Kurt Harrison: I'm sure that ESG 3.0 will be here soon, and we hope to be at the forefront of that as we have been from the 1.0 to 2.0 transition. The genesis of all of this was three to five years ago when CEOs became tired of being asked questions about ESG they couldn't answer. These CEOs said, “Can we just appoint someone internally to deal with all these ESG questions?” And so they picked someone, usually out of Legal, Compliance or Marketing, and said, “Okay, you're the ESG person, build a basic fundamental credibility, create a simple framework and deal with these investor questions.” And that worked for a year or so. But in 2020, that no longer worked.
In 2021, your ESG leader needs to synthesize both a hands-on domain expertise within ESG, as well as a business and commercial acumen. They have to be equally credible from a business perspective as they are within ESG. The evolution has witnessed these roles move from mid-level functional roles to executive-level business value creation roles who can truly drive the integration of an enterprise-wide ESG policy and framework across an organization. It has to be instilled in the DNA of the organization, the culture of the firm, and it has to be a fundamental business priority and strategy for it all to come together successfully.

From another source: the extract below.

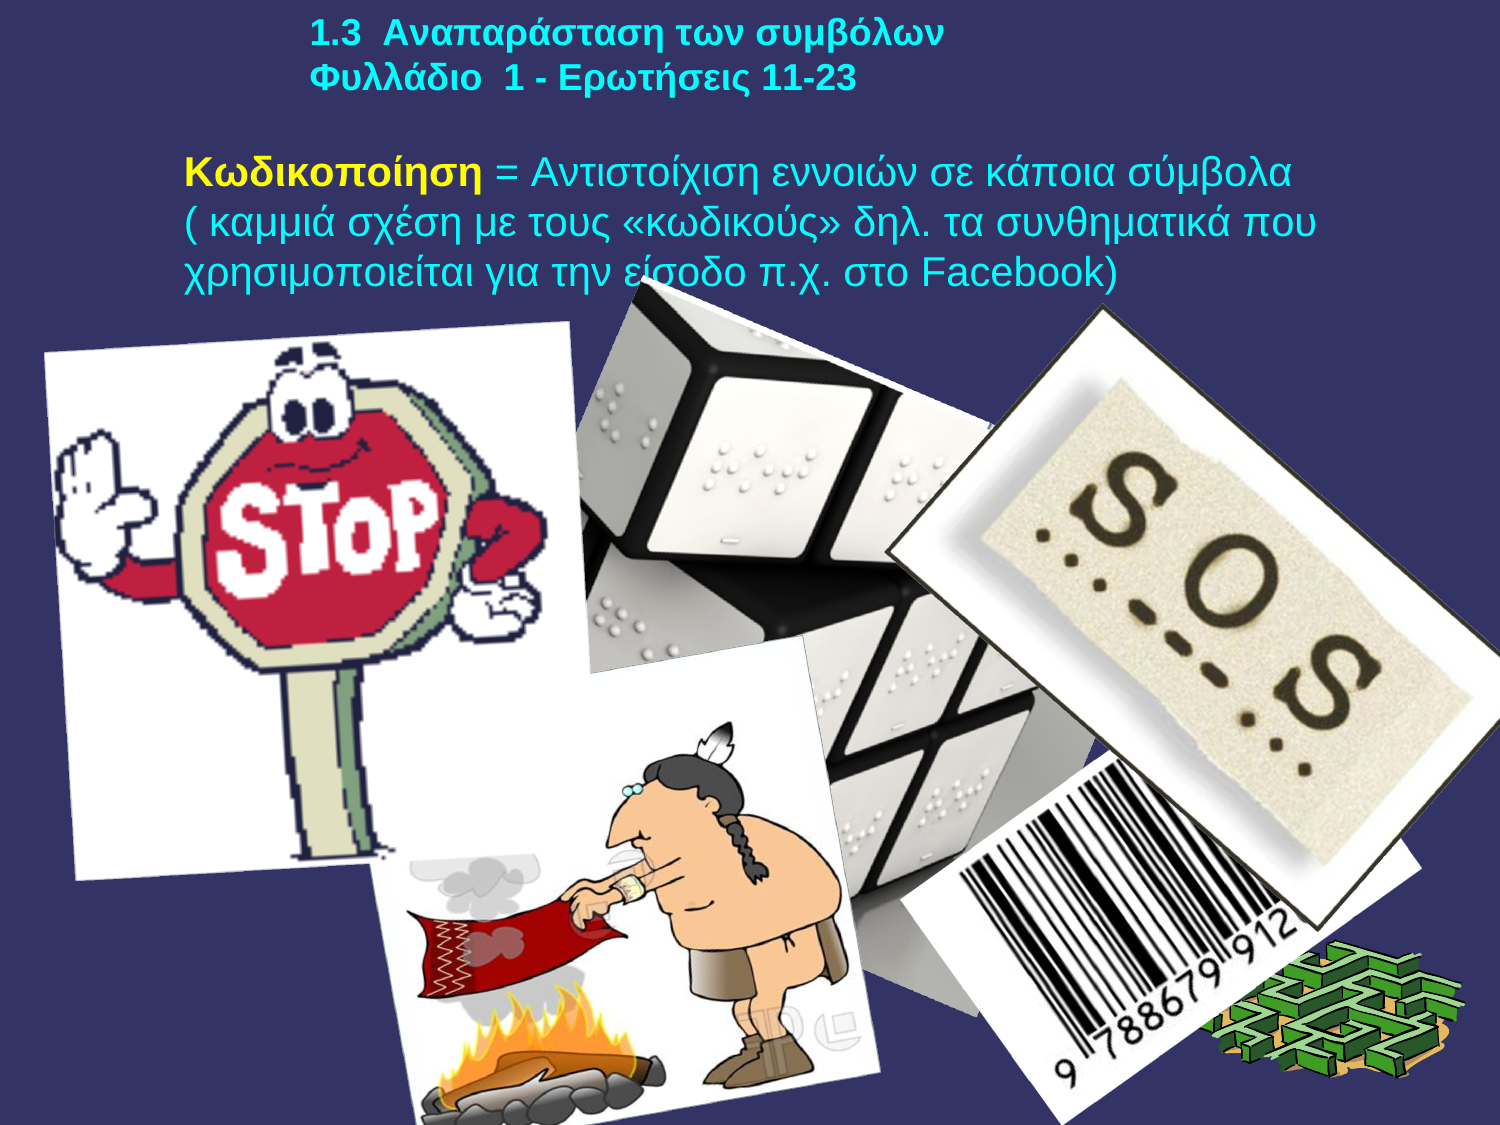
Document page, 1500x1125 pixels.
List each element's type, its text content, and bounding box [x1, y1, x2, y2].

Kurt Harrison: Geographically, Europe is way ahead and probably it will always be way ahead. It's been legislated in various EU countries. It's a normal part of their business DNA. As a result, we don't see as much demand from our European clients for ESG leadership because they already have them. The US is behind now, but it’s catching up and it's catching up aggressively. So that’s where a lot of the demand is coming from for companies to really onboard ESG leadership.
The other part of this is that when Larry Fink’s CEO letter comes out and companies see that and the CEO says, “Wow, we’d better create an ESG measurement and reporting framework or BlackRock, State Street and Vanguard could divest of our stock.” So, they hire the person to drive that.
Most organizations, even here in the US, have pockets of individuals working on ESG and sustainability right now. But many of them don't have the one person who owns it, who's leading it, who's connecting the dots about what's being done internally and creating a much more structured and systematic enterprise-wide ESG program and truly integrating it across the organization and communicating it to the investors.